2011年3月30日より中目黒、ミヅマ・アクションにて山田郁予の初個展「絶対、一生、金輪際」を開催する運びとなりました。山田郁予は1983年生まれ、2008年に武蔵野美術大学油絵学科の大学院を卒業し、翌年高橋コレクションにて個展「いいわけ」を開催。
山田はトレーシングペーパーにオイルパステルで人物を描きつけ、強烈な印象を残す絵画を制作します。今展ではそれに加え、初制作となる自作自演の映像作品、また絵画から溢れ出したような言葉を使った作品を併せて発表致します。
山田は「絵は言葉に出来ない部分を表現しているため、うまく説明できない」と語ります。確かに彼女の作品の魅力について正確に説明することは困難ですが、そこには鋭敏な画家としての才能があり、トレーシングペーパーやオイルパステルなどの素材は彼女の本能に導かれるように形や色を変化させていきます。

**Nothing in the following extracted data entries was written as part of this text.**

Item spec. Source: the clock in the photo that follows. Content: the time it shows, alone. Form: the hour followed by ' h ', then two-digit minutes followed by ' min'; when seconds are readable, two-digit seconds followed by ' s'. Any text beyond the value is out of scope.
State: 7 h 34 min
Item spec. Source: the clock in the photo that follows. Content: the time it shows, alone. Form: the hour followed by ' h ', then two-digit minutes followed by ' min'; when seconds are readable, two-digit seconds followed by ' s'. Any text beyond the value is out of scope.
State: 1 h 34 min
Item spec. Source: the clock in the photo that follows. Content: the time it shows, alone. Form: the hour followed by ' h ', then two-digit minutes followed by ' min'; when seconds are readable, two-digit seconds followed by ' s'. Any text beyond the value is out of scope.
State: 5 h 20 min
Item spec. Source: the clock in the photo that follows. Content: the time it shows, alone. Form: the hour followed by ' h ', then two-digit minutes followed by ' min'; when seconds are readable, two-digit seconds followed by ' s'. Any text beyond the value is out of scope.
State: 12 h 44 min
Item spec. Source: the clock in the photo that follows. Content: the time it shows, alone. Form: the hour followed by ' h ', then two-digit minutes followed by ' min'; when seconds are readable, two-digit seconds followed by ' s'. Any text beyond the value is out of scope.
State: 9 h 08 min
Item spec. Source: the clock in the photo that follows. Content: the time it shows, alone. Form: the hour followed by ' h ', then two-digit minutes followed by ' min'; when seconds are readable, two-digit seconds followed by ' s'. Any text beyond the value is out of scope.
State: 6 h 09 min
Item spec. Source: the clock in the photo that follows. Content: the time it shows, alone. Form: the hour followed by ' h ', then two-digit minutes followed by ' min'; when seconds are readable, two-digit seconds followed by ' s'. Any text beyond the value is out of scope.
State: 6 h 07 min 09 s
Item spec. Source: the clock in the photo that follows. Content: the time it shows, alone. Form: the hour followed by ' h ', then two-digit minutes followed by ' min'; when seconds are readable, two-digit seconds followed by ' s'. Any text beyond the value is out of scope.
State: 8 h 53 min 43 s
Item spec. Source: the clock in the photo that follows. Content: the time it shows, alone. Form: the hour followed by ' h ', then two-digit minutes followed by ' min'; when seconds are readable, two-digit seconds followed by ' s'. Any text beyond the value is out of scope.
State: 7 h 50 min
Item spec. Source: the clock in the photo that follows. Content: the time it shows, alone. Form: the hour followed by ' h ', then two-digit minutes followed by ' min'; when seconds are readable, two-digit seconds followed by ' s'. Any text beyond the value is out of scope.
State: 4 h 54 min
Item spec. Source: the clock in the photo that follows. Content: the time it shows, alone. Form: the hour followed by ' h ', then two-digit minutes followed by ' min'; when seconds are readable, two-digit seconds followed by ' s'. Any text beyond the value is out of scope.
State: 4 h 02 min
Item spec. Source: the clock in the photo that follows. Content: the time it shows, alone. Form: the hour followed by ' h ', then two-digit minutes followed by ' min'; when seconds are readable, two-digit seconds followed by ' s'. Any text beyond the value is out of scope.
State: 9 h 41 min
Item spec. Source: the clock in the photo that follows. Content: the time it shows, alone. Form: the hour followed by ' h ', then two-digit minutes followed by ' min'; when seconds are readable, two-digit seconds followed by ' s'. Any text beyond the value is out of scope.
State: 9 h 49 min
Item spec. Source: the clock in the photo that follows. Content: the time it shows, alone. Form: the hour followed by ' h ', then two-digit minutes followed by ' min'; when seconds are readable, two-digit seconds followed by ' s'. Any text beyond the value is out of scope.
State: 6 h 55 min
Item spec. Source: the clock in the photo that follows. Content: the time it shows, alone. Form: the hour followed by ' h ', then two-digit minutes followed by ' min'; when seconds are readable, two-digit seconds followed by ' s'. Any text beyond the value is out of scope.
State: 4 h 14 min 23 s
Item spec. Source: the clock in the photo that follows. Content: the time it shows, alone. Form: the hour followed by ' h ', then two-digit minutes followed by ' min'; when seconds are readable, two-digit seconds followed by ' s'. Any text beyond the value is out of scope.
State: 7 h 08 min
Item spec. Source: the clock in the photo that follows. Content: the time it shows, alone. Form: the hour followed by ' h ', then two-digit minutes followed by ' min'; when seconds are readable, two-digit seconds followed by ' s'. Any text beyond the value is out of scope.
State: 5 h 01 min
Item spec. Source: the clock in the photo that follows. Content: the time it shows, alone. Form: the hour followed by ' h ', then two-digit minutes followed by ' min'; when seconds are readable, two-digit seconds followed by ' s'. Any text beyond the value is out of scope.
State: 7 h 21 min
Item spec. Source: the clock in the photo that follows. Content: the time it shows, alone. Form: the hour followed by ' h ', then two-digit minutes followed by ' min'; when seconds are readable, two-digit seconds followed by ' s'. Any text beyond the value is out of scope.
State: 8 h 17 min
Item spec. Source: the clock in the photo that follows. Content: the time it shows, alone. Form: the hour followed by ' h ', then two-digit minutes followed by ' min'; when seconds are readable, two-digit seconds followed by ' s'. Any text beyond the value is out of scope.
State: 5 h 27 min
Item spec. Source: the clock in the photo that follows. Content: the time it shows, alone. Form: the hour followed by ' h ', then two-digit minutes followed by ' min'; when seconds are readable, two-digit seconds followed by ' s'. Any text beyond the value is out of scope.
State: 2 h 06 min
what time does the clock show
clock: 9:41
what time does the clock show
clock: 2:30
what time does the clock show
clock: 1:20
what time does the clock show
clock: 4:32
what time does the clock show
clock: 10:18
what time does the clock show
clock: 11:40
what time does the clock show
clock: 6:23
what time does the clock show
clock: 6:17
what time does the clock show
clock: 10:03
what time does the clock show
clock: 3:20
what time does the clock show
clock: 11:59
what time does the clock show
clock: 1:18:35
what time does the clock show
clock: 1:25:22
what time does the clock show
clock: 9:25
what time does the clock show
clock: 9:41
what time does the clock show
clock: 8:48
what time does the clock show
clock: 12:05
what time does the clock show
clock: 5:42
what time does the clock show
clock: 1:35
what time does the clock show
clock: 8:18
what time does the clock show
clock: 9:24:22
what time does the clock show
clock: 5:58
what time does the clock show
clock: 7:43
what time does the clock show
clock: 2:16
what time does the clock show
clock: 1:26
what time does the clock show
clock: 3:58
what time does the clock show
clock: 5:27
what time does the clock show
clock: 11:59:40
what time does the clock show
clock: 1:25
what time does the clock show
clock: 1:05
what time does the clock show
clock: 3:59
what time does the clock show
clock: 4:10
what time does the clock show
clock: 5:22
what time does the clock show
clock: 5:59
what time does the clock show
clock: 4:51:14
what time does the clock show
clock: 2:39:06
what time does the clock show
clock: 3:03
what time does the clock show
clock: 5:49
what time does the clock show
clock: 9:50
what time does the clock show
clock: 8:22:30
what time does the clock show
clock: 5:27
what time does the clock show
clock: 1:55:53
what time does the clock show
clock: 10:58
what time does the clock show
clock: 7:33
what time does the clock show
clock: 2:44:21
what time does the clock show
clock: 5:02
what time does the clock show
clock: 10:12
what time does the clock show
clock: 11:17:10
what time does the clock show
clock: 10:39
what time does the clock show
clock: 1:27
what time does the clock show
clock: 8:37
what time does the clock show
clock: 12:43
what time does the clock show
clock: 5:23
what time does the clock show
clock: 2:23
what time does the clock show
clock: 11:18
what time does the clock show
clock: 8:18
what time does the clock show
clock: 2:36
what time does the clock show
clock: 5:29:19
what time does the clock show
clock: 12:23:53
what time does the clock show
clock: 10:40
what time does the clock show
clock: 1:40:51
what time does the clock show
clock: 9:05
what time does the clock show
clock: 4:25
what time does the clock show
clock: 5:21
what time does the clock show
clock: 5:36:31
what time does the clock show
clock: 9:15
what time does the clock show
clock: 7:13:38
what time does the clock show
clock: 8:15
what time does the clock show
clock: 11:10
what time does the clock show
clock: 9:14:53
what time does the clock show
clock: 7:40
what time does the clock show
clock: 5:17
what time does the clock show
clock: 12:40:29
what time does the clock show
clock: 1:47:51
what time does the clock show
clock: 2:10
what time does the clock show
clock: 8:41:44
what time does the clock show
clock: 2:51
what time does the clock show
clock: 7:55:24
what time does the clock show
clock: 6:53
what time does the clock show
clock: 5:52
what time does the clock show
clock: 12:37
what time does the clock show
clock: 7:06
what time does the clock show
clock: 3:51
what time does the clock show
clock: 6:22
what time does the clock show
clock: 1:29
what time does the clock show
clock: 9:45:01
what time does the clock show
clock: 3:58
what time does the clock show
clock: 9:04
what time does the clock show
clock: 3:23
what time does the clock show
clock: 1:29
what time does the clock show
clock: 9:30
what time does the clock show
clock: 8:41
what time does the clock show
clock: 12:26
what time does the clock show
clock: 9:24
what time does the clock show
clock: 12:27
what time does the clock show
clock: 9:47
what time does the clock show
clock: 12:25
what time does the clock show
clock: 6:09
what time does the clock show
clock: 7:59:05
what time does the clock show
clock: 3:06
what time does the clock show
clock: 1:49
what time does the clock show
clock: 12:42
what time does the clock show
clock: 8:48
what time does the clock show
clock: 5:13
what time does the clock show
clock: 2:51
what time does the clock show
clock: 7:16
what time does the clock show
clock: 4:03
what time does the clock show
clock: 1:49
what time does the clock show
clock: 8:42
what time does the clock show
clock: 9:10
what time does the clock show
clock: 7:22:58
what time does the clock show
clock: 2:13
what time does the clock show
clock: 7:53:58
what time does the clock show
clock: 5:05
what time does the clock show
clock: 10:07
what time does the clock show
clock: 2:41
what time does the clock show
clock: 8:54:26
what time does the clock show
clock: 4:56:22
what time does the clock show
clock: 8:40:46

しかし、そんな繊細な絵画を粗雑なほど無造作に展示する様はまるで、激しさと儚さが混在した作家の内面のようです。発表をしながら「誰にも見られたくない」という矛盾を持つ山田は、外界との関わりを拒否しており、自分の殻の中に抱え込んだ強い葛藤をアートとして表出させます。このような動機はごく個人的なようですが、彼女の背後には引きこもりや無縁という言葉が蔓延している日本の現代社会があります。山田の作品が私たちに強い印象を与えるのは、正直なまでに露呈されている弱さや危うさが先進国に潜む負の部分の象徴のようだからかもしれません。
約一時間の映像作品「一歩でも前に死ね」は、作家のアトリエで本人ただひとりの手により制作されました。殺伐としたタイトルに反し、アイドルのプロモーションビデオのような無害な映像が刻々と続く様に強烈な違和感を受けます。始終笑顔を見せながら人との交わりが皆無なこの映像は、アイドルのそれと異なり大量消費社会への拒絶と批判が内包されています。作品と自分を好きになって欲しいけれど本当は見ないで欲しいという矛盾は、絵画はもちろん映像や言葉の作品すべてに通底しています。